### Recorded data
§ §

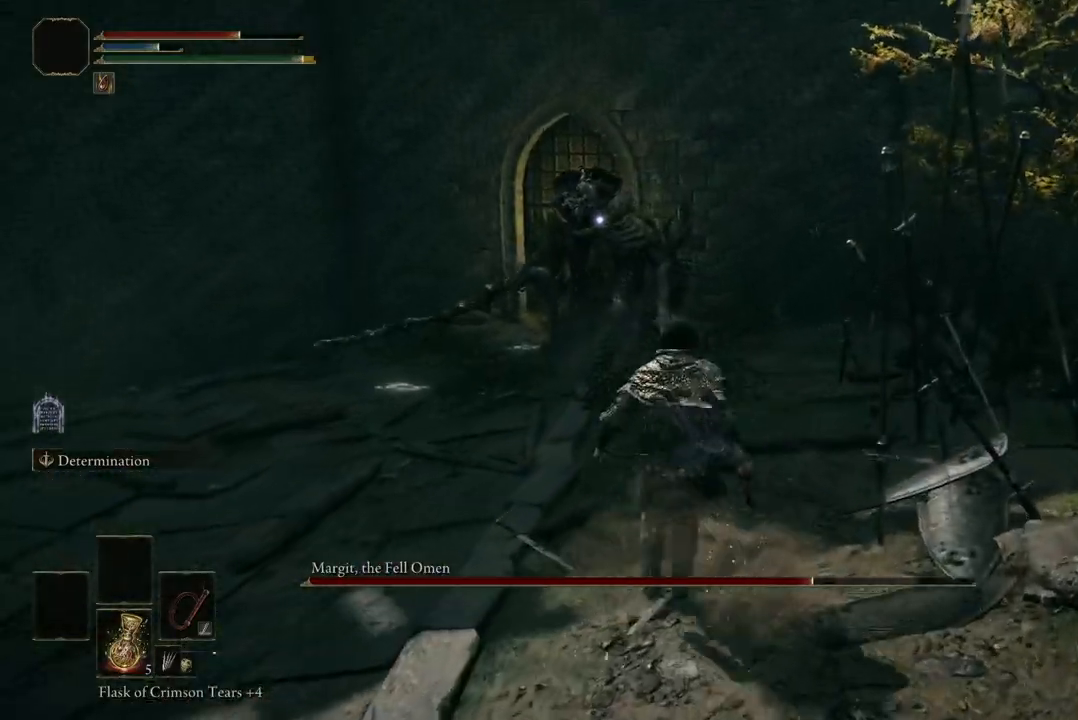
{"buttons": [], "left_stick": "up", "right_stick": "center", "events": [[367, "left_stick", "up"]]}
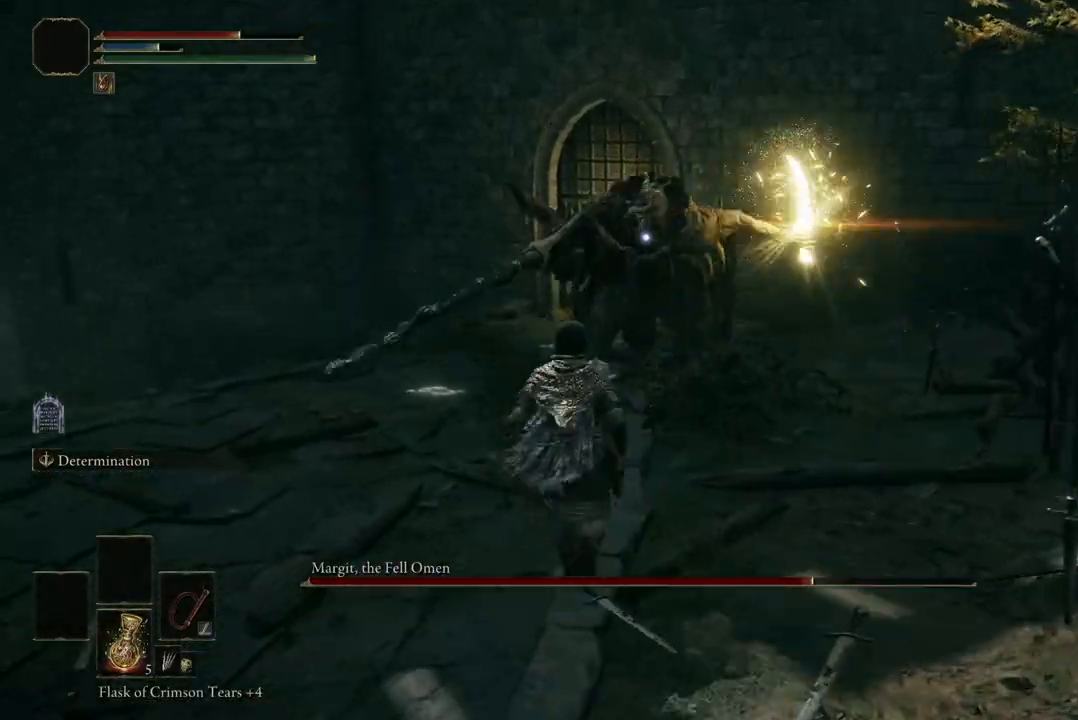
{"buttons": [], "left_stick": "up-left", "right_stick": "center", "events": [[67, "left_stick", "up-left"], [233, "B", "down"], [333, "B", "up"]]}
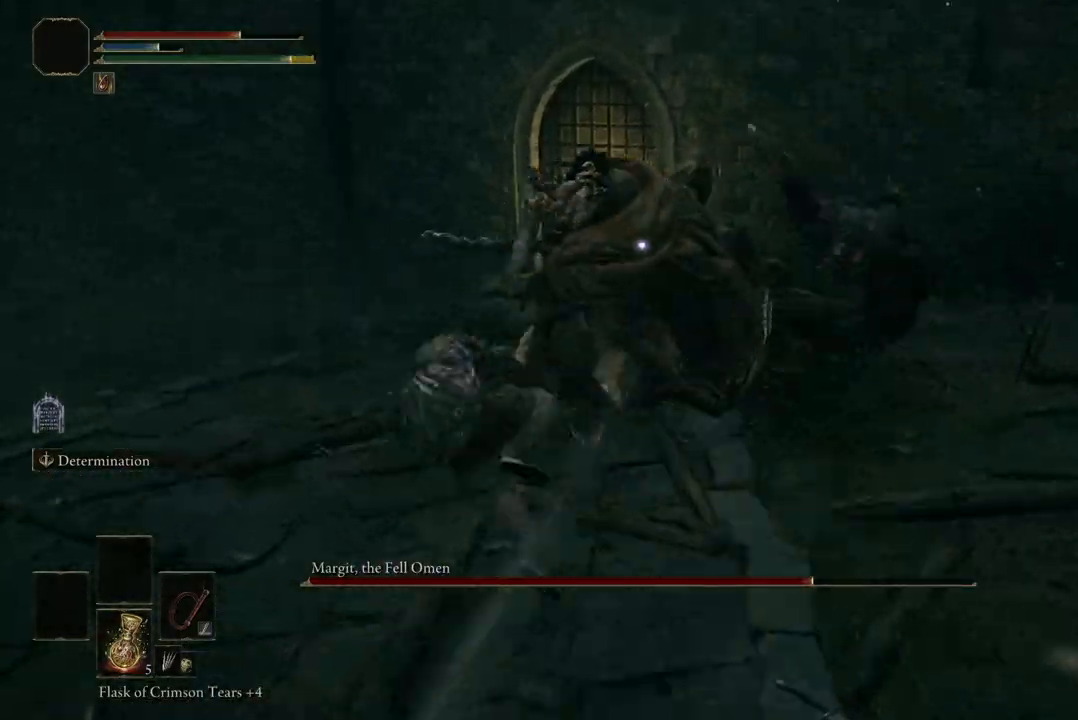
{"buttons": [], "left_stick": "left", "right_stick": "center", "events": [[200, "left_stick", "up"], [400, "left_stick", "left"]]}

§ §

### Task description
Would you print the material exactly once more, without any of its pictures?

### Result for this exercise
{"buttons": [], "left_stick": "up", "right_stick": "center", "events": [[367, "left_stick", "up"]]}
{"buttons": [], "left_stick": "up-left", "right_stick": "center", "events": [[67, "left_stick", "up-left"], [233, "B", "down"], [333, "B", "up"]]}
{"buttons": [], "left_stick": "left", "right_stick": "center", "events": [[200, "left_stick", "up"], [400, "left_stick", "left"]]}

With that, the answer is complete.